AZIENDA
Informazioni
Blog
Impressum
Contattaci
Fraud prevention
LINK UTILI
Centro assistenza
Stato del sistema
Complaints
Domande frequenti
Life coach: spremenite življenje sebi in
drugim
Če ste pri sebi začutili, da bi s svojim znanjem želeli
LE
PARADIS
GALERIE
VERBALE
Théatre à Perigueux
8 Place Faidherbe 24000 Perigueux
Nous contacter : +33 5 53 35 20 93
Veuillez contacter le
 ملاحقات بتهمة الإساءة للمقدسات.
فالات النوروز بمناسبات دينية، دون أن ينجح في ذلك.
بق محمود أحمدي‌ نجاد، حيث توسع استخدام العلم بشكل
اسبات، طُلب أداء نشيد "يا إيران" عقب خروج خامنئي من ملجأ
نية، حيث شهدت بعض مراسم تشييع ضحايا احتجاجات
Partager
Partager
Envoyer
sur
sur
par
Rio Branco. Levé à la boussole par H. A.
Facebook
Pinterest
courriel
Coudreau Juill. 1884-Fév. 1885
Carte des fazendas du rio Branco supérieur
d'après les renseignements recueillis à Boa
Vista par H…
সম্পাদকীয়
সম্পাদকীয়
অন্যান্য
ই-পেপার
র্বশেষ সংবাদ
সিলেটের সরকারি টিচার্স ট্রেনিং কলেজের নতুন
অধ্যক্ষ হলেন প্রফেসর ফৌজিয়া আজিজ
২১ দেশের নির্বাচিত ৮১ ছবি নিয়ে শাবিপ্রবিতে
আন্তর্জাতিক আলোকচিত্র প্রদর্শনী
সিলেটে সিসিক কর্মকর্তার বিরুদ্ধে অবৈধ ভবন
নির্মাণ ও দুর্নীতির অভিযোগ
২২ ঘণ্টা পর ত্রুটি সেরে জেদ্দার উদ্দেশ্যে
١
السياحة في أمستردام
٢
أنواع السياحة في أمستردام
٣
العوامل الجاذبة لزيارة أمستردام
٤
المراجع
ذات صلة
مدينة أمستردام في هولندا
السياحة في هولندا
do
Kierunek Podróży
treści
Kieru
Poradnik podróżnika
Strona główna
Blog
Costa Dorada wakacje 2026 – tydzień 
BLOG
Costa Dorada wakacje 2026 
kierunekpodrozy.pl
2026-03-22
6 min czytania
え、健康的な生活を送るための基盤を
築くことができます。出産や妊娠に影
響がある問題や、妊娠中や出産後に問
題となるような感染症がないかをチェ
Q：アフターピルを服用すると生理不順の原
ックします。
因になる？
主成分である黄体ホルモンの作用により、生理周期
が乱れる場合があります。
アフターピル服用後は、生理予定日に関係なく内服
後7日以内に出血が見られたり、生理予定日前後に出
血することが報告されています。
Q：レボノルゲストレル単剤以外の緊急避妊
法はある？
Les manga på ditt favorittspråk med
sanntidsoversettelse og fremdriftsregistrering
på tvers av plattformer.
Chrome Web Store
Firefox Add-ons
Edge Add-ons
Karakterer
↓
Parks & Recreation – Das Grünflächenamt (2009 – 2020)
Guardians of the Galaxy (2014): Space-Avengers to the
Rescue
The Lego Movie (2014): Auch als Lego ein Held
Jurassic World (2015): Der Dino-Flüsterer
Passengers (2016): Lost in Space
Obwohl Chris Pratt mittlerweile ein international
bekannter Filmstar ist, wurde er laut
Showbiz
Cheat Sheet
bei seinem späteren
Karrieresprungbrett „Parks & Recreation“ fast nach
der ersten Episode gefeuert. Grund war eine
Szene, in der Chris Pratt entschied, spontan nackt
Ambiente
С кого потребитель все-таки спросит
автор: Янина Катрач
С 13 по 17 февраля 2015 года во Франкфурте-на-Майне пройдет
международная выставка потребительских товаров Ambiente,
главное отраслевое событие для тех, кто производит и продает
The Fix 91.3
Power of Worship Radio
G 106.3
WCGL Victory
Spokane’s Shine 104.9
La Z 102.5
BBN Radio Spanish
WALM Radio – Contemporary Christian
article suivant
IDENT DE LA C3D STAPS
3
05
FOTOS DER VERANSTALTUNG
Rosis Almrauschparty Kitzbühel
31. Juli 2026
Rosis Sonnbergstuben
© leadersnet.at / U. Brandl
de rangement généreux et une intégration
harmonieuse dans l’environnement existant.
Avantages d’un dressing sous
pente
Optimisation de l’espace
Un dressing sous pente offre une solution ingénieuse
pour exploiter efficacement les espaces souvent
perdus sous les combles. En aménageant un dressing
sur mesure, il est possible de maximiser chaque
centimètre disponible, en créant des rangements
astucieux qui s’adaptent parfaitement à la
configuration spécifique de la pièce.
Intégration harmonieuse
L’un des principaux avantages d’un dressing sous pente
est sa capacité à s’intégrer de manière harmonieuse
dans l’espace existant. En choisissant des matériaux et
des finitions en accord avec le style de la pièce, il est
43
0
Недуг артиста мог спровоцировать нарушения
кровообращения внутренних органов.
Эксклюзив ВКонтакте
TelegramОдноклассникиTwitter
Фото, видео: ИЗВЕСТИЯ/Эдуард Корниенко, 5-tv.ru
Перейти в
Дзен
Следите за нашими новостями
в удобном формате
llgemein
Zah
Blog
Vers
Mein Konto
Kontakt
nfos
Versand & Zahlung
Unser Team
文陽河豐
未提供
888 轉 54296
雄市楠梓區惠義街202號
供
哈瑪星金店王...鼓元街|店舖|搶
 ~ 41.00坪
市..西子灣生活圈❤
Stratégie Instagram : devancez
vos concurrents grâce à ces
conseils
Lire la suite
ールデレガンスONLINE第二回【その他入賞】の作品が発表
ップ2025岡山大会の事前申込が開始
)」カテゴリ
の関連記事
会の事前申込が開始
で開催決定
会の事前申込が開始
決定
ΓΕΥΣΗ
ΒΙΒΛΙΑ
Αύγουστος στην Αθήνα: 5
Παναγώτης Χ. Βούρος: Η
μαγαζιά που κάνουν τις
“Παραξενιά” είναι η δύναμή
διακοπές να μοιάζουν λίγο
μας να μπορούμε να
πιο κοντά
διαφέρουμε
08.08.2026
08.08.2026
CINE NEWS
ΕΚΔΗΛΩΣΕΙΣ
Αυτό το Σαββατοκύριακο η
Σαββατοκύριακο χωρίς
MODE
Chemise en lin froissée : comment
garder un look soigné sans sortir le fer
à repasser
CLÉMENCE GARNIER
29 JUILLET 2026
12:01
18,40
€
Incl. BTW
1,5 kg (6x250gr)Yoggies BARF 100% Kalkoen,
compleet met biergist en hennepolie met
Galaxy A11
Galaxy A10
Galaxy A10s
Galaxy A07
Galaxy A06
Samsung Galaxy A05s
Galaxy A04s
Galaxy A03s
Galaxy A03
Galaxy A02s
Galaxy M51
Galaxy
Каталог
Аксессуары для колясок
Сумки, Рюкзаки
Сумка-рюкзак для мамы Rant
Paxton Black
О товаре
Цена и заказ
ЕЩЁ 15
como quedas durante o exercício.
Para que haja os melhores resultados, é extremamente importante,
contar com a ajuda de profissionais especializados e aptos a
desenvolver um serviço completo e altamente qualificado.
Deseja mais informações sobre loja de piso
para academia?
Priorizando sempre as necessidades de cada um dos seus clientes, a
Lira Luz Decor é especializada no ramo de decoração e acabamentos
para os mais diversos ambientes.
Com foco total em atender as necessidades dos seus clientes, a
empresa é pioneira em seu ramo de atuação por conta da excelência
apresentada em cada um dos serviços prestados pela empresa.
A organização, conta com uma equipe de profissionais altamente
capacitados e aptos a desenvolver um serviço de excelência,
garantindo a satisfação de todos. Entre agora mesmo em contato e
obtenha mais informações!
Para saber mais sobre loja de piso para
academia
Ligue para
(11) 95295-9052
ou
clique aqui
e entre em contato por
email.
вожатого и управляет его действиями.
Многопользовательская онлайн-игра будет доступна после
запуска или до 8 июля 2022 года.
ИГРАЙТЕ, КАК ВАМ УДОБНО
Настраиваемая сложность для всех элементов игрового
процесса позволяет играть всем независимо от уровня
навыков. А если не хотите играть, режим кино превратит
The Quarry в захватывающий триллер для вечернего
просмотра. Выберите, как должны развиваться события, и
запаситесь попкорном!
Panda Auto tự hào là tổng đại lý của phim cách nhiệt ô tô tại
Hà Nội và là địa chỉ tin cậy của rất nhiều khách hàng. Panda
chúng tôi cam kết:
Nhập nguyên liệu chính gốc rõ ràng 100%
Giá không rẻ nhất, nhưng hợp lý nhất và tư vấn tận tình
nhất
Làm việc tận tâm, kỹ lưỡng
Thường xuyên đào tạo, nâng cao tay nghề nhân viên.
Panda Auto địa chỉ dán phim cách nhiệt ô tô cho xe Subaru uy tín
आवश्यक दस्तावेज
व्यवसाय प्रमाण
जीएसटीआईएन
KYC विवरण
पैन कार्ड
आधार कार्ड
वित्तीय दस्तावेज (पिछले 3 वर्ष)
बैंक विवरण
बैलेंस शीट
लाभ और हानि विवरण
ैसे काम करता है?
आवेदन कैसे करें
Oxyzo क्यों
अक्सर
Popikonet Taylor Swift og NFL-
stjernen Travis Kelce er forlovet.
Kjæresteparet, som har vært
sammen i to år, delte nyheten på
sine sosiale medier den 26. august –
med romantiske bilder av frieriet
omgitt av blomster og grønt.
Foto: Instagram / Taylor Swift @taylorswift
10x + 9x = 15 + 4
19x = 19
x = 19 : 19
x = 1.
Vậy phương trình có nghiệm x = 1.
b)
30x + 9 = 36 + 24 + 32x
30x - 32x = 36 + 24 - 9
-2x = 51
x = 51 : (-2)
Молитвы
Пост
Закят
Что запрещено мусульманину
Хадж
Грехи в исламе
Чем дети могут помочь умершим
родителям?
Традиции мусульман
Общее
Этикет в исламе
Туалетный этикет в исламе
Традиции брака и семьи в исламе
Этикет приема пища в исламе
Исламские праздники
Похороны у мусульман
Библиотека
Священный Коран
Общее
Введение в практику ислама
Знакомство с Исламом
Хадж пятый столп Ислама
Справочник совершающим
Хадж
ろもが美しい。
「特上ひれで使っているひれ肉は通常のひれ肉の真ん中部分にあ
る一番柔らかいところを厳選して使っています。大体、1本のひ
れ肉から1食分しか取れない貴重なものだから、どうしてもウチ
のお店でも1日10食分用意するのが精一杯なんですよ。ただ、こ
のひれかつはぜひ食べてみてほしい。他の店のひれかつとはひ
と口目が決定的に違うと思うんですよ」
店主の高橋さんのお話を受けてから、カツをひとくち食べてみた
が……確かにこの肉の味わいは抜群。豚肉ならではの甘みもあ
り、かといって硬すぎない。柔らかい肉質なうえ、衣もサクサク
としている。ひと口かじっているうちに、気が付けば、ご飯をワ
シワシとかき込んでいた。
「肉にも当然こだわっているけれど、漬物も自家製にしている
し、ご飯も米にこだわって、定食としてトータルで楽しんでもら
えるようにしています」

---+---

▶ [PROBLEM TO WORK ON]: Copy out each line of the entries where the word "pièce" is found.

▶ [RESULT OF THE EXERCISE]:
configuration spécifique de la pièce.
des finitions en accord avec le style de la pièce, il est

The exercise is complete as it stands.